Light that strikes an object is partially absorbed and partially scattered. The amount reflected determines the color
and brightness of the object. For this purpose I've added two vectors materialAmbient and materialDiffuse (we don't have the specular component in our shading model) which describes the material characteristics of the object and is used in the rendering equation of the cartoon shading model.
I've implemented the simplified per-fragment version of the cartoon shading model illustrated by Lake A., Marshall C., Harris M. & Blackstein M.
First of all we notice that in per-vertex shading the calculation are done for each vertex, the Gouraud shading, (the lighting is only calculated at the vertices) and, if passed to the fragment shader, the vertex shade are interpolated through the object. In this case the tessellation of the surface affects the quality of the shading. While calculating the lighting on the fragment shader the normals are interpolated, this process is called Phong shading, and the lighting results smoothed.
The model tells that:
//pseudocode
if Max{L*n,0} >= 0.5
Ci = ag*am + al*am + dl*dm
assign Ci to the fragment
else
Cs = ag*am + al*am
assign Cs to the fragmentBecause we don't have a global light we can omit the ag*am term.
I've added also a button to switch from the Cartoon Shading to a basic Phong shading (without the specular component).
To apply texture, first of all I've associated an image to texture and enabled texturing inside the configureTexture function. I've used mipmapped textures, which allows images of progressively lower resolution.
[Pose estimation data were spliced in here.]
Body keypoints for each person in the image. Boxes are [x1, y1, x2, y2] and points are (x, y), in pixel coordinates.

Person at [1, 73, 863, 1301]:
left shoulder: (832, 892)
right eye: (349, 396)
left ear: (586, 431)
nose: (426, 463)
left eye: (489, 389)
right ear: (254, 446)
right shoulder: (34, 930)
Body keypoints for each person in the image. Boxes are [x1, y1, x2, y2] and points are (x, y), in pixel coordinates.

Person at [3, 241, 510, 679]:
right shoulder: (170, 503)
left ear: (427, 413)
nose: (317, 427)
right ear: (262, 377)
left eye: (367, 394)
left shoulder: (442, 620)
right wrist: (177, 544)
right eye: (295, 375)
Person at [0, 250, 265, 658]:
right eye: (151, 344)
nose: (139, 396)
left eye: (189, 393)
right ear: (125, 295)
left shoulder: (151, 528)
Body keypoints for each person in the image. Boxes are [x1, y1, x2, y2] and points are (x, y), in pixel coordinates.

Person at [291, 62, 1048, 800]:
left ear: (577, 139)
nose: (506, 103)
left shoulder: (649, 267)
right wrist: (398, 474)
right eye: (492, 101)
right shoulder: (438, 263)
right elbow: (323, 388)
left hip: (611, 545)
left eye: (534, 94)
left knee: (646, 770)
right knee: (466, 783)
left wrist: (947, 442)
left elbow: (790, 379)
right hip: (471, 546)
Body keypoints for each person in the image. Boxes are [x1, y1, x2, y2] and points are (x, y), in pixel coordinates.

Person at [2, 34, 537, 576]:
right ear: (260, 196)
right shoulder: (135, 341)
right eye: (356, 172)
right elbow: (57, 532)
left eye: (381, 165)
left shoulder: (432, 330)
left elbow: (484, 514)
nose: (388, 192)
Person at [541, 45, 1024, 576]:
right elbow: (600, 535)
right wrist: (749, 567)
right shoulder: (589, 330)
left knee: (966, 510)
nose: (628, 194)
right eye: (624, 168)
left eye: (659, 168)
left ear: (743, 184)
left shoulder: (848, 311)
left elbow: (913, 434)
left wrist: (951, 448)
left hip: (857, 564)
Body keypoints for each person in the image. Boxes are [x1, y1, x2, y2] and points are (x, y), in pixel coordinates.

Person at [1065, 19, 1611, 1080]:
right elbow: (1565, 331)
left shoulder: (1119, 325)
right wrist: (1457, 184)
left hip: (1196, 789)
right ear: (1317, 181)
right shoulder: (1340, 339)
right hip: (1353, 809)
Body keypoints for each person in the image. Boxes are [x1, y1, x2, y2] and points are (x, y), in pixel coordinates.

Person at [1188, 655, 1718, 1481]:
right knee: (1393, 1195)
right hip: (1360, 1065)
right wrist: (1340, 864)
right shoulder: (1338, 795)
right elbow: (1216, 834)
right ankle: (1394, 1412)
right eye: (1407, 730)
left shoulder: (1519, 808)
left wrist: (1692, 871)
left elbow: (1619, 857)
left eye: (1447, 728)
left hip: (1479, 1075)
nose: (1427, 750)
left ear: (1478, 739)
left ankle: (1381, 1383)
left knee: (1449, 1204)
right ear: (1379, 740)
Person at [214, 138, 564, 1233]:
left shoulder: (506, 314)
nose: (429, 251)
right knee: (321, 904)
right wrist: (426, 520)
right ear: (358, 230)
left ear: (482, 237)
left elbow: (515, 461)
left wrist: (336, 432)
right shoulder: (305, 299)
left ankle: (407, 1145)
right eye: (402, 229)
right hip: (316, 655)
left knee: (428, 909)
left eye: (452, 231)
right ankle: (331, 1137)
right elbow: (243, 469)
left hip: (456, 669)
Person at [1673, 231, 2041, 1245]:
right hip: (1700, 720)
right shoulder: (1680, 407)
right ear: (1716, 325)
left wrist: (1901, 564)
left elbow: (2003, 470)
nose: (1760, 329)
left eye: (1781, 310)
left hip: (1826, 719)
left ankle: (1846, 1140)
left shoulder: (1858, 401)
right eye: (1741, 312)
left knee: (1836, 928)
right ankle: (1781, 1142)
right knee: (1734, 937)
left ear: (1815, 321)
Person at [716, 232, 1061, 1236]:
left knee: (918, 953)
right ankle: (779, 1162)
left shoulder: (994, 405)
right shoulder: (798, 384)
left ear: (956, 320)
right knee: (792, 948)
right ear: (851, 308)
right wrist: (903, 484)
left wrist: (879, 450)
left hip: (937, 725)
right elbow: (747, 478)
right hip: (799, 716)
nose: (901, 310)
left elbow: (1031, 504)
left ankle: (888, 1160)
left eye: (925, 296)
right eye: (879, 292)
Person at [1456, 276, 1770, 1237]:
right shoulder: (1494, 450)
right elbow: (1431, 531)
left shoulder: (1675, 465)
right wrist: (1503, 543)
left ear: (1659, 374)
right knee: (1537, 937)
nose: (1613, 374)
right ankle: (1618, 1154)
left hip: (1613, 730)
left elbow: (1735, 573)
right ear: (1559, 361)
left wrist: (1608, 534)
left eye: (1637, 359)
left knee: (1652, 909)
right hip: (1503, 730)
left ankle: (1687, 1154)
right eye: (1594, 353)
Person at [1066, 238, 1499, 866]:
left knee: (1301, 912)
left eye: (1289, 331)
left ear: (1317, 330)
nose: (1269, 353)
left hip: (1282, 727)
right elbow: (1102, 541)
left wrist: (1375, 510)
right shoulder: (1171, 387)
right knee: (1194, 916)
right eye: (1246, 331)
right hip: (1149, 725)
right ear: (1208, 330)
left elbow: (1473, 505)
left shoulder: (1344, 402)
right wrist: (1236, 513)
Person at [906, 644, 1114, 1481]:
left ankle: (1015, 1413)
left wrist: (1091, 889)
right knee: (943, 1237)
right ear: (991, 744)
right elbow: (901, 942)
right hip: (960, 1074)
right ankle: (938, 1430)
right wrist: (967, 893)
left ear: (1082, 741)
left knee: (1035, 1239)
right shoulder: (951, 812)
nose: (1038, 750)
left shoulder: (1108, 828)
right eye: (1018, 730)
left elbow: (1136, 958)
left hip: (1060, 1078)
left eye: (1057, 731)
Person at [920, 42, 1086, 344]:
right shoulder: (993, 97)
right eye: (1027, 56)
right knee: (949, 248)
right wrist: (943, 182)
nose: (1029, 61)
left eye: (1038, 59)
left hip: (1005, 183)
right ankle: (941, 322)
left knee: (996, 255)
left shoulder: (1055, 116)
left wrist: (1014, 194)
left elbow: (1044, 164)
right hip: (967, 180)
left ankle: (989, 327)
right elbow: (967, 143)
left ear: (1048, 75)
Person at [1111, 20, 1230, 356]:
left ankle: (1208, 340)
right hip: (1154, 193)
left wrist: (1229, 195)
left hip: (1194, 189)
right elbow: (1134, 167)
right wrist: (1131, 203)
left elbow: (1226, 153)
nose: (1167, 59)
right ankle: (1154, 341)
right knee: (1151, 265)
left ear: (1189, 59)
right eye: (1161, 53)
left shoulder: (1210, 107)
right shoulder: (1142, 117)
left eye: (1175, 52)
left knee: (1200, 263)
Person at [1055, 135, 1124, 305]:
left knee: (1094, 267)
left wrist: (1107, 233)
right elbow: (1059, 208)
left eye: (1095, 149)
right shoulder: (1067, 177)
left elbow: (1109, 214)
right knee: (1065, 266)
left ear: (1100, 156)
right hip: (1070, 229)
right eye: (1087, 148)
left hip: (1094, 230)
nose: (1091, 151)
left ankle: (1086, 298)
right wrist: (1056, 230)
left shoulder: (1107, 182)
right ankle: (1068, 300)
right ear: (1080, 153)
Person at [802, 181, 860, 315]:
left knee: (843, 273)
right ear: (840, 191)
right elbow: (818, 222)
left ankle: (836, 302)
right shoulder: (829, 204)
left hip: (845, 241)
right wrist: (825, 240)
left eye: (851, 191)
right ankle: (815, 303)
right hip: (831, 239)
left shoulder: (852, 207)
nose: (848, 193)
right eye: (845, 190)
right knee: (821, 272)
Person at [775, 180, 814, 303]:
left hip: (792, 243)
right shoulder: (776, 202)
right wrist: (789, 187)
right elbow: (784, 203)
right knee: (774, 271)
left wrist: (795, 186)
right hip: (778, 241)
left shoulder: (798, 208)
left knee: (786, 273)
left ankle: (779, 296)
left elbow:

Mipmap textures are used in 3D scenes to decrease the time required to render a scene.
Inside the quad function, instead, I've assigned parametric texture coordinates to each vertex as a 2-dimensional vertex attribute.
These texture coordinates are used in the fragment shader, in fact textures are applied during fragments shading by a sampler, that returns a texture color from a texture object.
I've added a button that applies or remove the texture to the object.